After several missteps and millions of dollars spent re-tooling the plant, Novartis slowly re-launched Excedrin Migraine in November, 2012, followed by Excedrin Extra Strength in January of this year.
Last week, Novartis (NYSE: NVS) said it would it “simplify” operations at the plant by eliminating 300 jobs, or 40% of the workforce. Only three products — Excedrin, Theraflu and Sentinel painkiller for pets — would be manufactured there. The rest of the product line would be shifted to third-party manufacturers.
The latest FDA inspections – made in January and February of this year – may explain why Novartis is downsizing at Lincoln.
FDA inspectors randomly investigated nine customer complaints (out of 1,066 cases) that had already been addressed by the plant’s newly formed quality control unit. They found that in all nine cases the company failed to take adequate steps to address manufacturing problems.
Among those observations:
- Investigations of an unexplained discrepancy did not extend to other batches of the same drug product and other products that may have had the same problem.
- Written records of investigations did not always include the quality control units’ conclusions and follow ups.
- The responsibilities and procedures of the quality control unit were not fully followed.
- Storage systems did not provide adequate protection against deterioration or contamination of drug products.
“These examples are significant because the investigations were recently closed and are indicative of how your firm currently handles consumer complaints,” the FDA inspectors wrote. “Your quality unit has failed in the responsibility and authority to monitor quality systems designed to assure the quality of drug products manufactured and packaged at your firm.”
In one instance, investigators noted that after a one-year-old child opened and drank a bottle of Triaminic with a child-resistant cap, the quality control unit closed its investigation after just one week — failing to extend the investigation into dozens of other child resistant containers that were also found to be defective.
According to the FDA report, the plant’s control unit concluded that “No actions are necessary at this time due to an unknown lot number and a downward trend in the Product Family.”
“This statement is contradictory to known facts in your firm during this time,” FDA inspectors wrote.
In January, Novartis recalled over two million bottles of Triaminic and Theraflu after four children opened the child-resistant caps and ingested the medication.
Novartis made no mention of these specific problems in a statement released last week.
“The Lincoln site has made significant progress since the production suspension,” Novartis said in the statement. “However, we still have more remediation work to do.
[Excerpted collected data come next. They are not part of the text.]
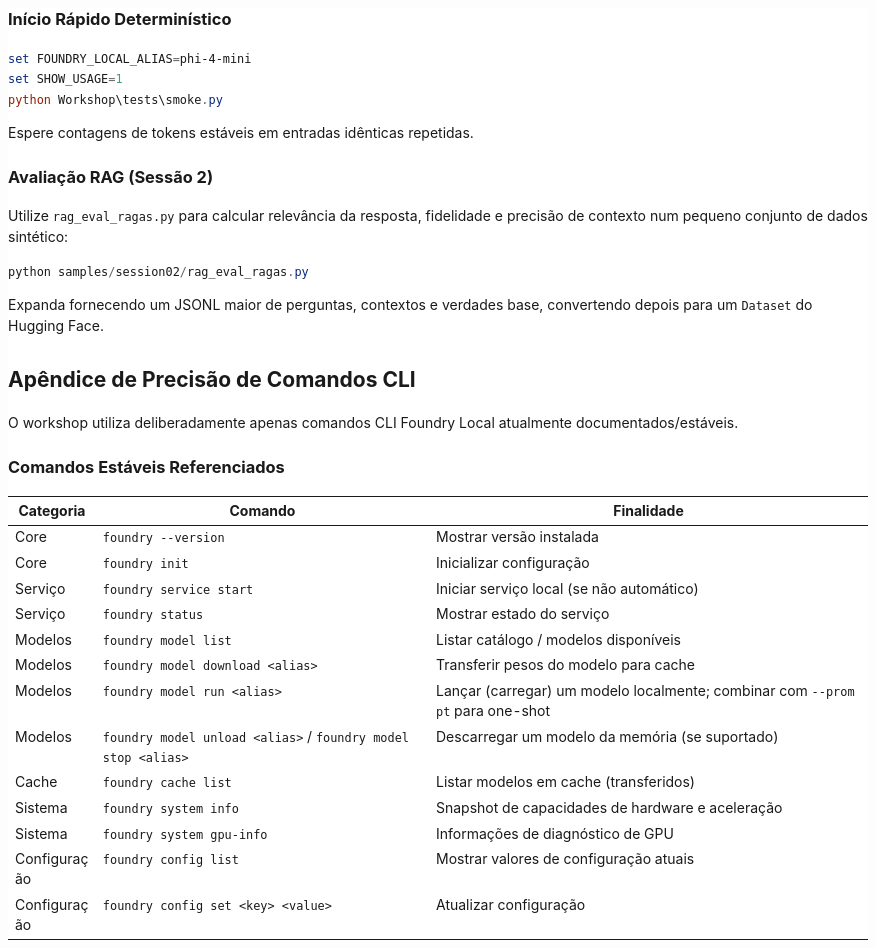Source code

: ### Início Rápido Determinístico

```powershell
set FOUNDRY_LOCAL_ALIAS=phi-4-mini
set SHOW_USAGE=1
python Workshop\tests\smoke.py
```

Espere contagens de tokens estáveis em entradas idênticas repetidas.

### Avaliação RAG (Sessão 2)

Utilize `rag_eval_ragas.py` para calcular relevância da resposta, fidelidade e precisão de contexto num pequeno conjunto de dados sintético:

```powershell
python samples/session02/rag_eval_ragas.py
```

Expanda fornecendo um JSONL maior de perguntas, contextos e verdades base, convertendo depois para um `Dataset` do Hugging Face.

## Apêndice de Precisão de Comandos CLI

O workshop utiliza deliberadamente apenas comandos CLI Foundry Local atualmente documentados/estáveis.

### Comandos Estáveis Referenciados

| Categoria | Comando | Finalidade |
|-----------|---------|------------|
| Core | `foundry --version` | Mostrar versão instalada |
| Core | `foundry init` | Inicializar configuração |
| Serviço | `foundry service start` | Iniciar serviço local (se não automático) |
| Serviço | `foundry status` | Mostrar estado do serviço |
| Modelos | `foundry model list` | Listar catálogo / modelos disponíveis |
| Modelos | `foundry model download <alias>` | Transferir pesos do modelo para cache |
| Modelos | `foundry model run <alias>` | Lançar (carregar) um modelo localmente; combinar com `--prompt` para one-shot |
| Modelos | `foundry model unload <alias>` / `foundry model stop <alias>` | Descarregar um modelo da memória (se suportado) |
| Cache | `foundry cache list` | Listar modelos em cache (transferidos) |
| Sistema | `foundry system info` | Snapshot de capacidades de hardware e aceleração |
| Sistema | `foundry system gpu-info` | Informações de diagnóstico de GPU |
| Configuração | `foundry config list` | Mostrar valores de configuração atuais |
| Configuração | `foundry config set <key> <value>` | Atualizar configuração |
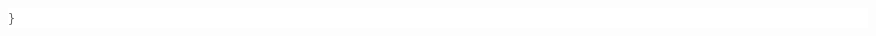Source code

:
 ```dart
}
```


[`didChangeDependencies()`]: {{site.api}}/flutter/widgets/State/didChangeDependencies.html
[`Future`]: {{site.api}}/flutter/dart-async/Future-class.html
[`FutureBuilder`]: {{site.api}}/flutter/widgets/FutureBuilder-class.html
[JSONPlaceholder]: https://jsonplaceholder.typicode.com/
[`http`]: {{site.pub-pkg}}/http
[`http.get()`]: {{site.pub-api}}/http/latest/http/get.html
[`http` package]: {{site.pub-pkg}}/http/install
[`InheritedWidget`]: {{site.api}}/flutter/widgets/InheritedWidget-class.html
[Introduction to unit testing]: {{site.url}}/cookbook/testing/unit/introduction
[`initState()`]: {{site.api}}/flutter/widgets/State/initState.html
[Mock dependencies using Mockito]: {{site.url}}/cookbook/testing/unit/mocking
[JSON and serialization]: {{site.url}}/development/data-and-backend/json
[`State`]: {{site.api}}/flutter/widgets/State-class.html
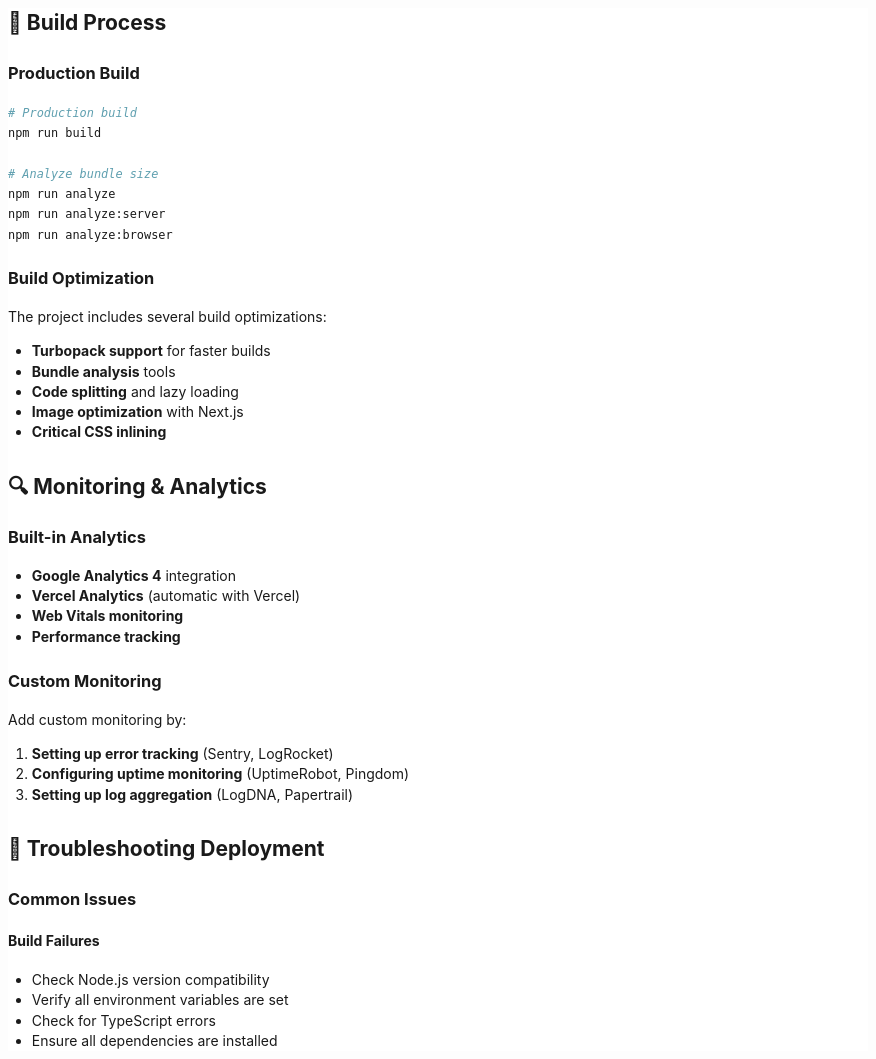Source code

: ## 🚀 Build Process

### Production Build

```bash
# Production build
npm run build

# Analyze bundle size
npm run analyze
npm run analyze:server
npm run analyze:browser
```

### Build Optimization

The project includes several build optimizations:

- **Turbopack support** for faster builds
- **Bundle analysis** tools
- **Code splitting** and lazy loading
- **Image optimization** with Next.js
- **Critical CSS inlining**

## 🔍 Monitoring & Analytics

### Built-in Analytics

- **Google Analytics 4** integration
- **Vercel Analytics** (automatic with Vercel)
- **Web Vitals monitoring**
- **Performance tracking**

### Custom Monitoring

Add custom monitoring by:

1. **Setting up error tracking** (Sentry, LogRocket)
2. **Configuring uptime monitoring** (UptimeRobot, Pingdom)
3. **Setting up log aggregation** (LogDNA, Papertrail)

## 🐛 Troubleshooting Deployment

### Common Issues

#### Build Failures

- Check Node.js version compatibility
- Verify all environment variables are set
- Check for TypeScript errors
- Ensure all dependencies are installed
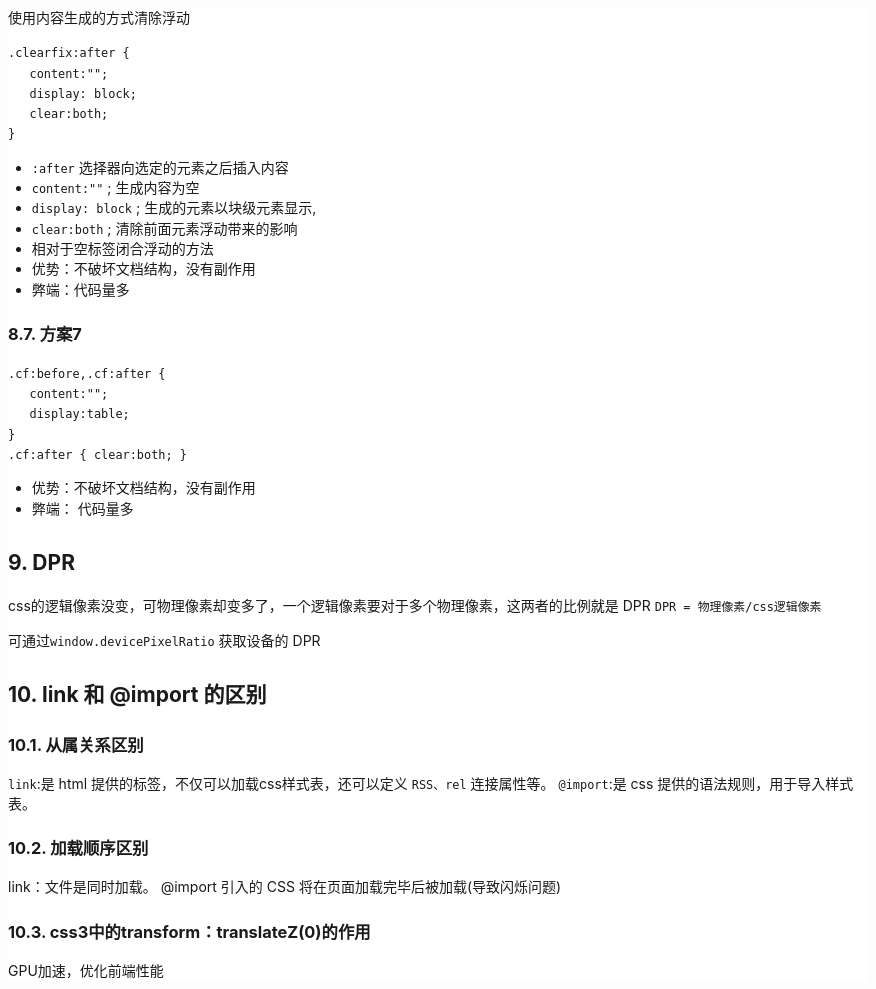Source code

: 使用内容生成的方式清除浮动

```
.clearfix:after {
   content:"";
   display: block;
   clear:both;
}
```

* `:after` 选择器向选定的元素之后插入内容
* `content:""` ; 生成内容为空
* `display: block` ; 生成的元素以块级元素显示,
* `clear:both` ; 清除前面元素浮动带来的影响
* 相对于空标签闭合浮动的方法
* 优势：不破坏文档结构，没有副作用
* 弊端：代码量多

### 8.7. 方案7

```
.cf:before,.cf:after {
   content:"";
   display:table;
}
.cf:after { clear:both; }
```

* 优势：不破坏文档结构，没有副作用
* 弊端： 代码量多


## 9. DPR
css的逻辑像素没变，可物理像素却变多了，一个逻辑像素要对于多个物理像素，这两者的比例就是 DPR
`DPR = 物理像素/css逻辑像素`

可通过`window.devicePixelRatio` 获取设备的 DPR

## 10. link 和 @import 的区别
### 10.1. 从属关系区别
`link`:是 html 提供的标签，不仅可以加载css样式表，还可以定义 `RSS、rel` 连接属性等。
`@import`:是 css 提供的语法规则，用于导入样式表。


### 10.2. 加载顺序区别
link：文件是同时加载。
@import 引入的 CSS 将在页面加载完毕后被加载(导致闪烁问题)

### 10.3. css3中的transform：translateZ(0)的作用
GPU加速，优化前端性能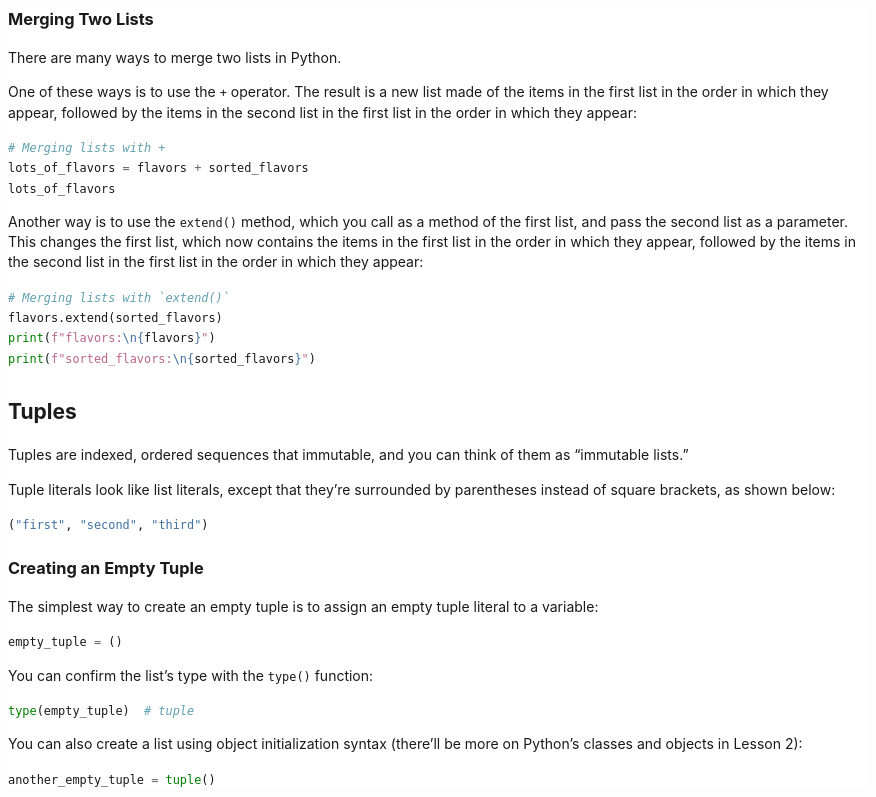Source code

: ### Merging Two Lists

There are many ways to merge two lists in Python.

One of these ways is to use the `+` operator. The result is a new list made of the items in the first list in the order in which they appear, followed by the items in the second list in the first list in the order in which they appear:

```python
# Merging lists with +
lots_of_flavors = flavors + sorted_flavors
lots_of_flavors
```

Another way is to use the `extend()` method, which you call as a method of the first list, and pass the second list as a parameter. This changes the first list, which now contains the items in the first list in the order in which they appear, followed by the items in the second list in the first list in the order in which they appear:

```python
# Merging lists with `extend()`
flavors.extend(sorted_flavors)
print(f"flavors:\n{flavors}")
print(f"sorted_flavors:\n{sorted_flavors}")
```

## Tuples

Tuples are indexed, ordered sequences that immutable, and you can think of them as “immutable lists.” 

Tuple literals look like list literals, except that they’re surrounded by parentheses instead of square brackets, as shown below:

```python
("first", "second", "third")
```

### Creating an Empty Tuple

The simplest way to create an empty tuple is to assign an empty tuple literal to a variable:

```python
empty_tuple = ()
```

You can confirm the list’s type with the `type()` function:

```python
type(empty_tuple)  # tuple
```

You can also create a list using object initialization syntax (there’ll be more on Python’s classes and objects in Lesson 2):

```python
another_empty_tuple = tuple()
```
Novartis Consumer Health is working hard to deliver the quality consumers expect and deserve and to ensure the integrity and safety of the products we manufacture.”
“We are taking the necessary corrective actions to address the FDA’s observations and build on the progress we’ve made in many areas of site operation and quality systems,” the company said.
The latest report comes on the heels of the Swiss pharmaceutical giant being slapped with two federal lawsuits alleging illegal kickback schemes aimed at enticing doctors into prescribing its drugs. The company spent millions of dollars on social events for physicians, including fishing trips and dinners at Hooters restaurants.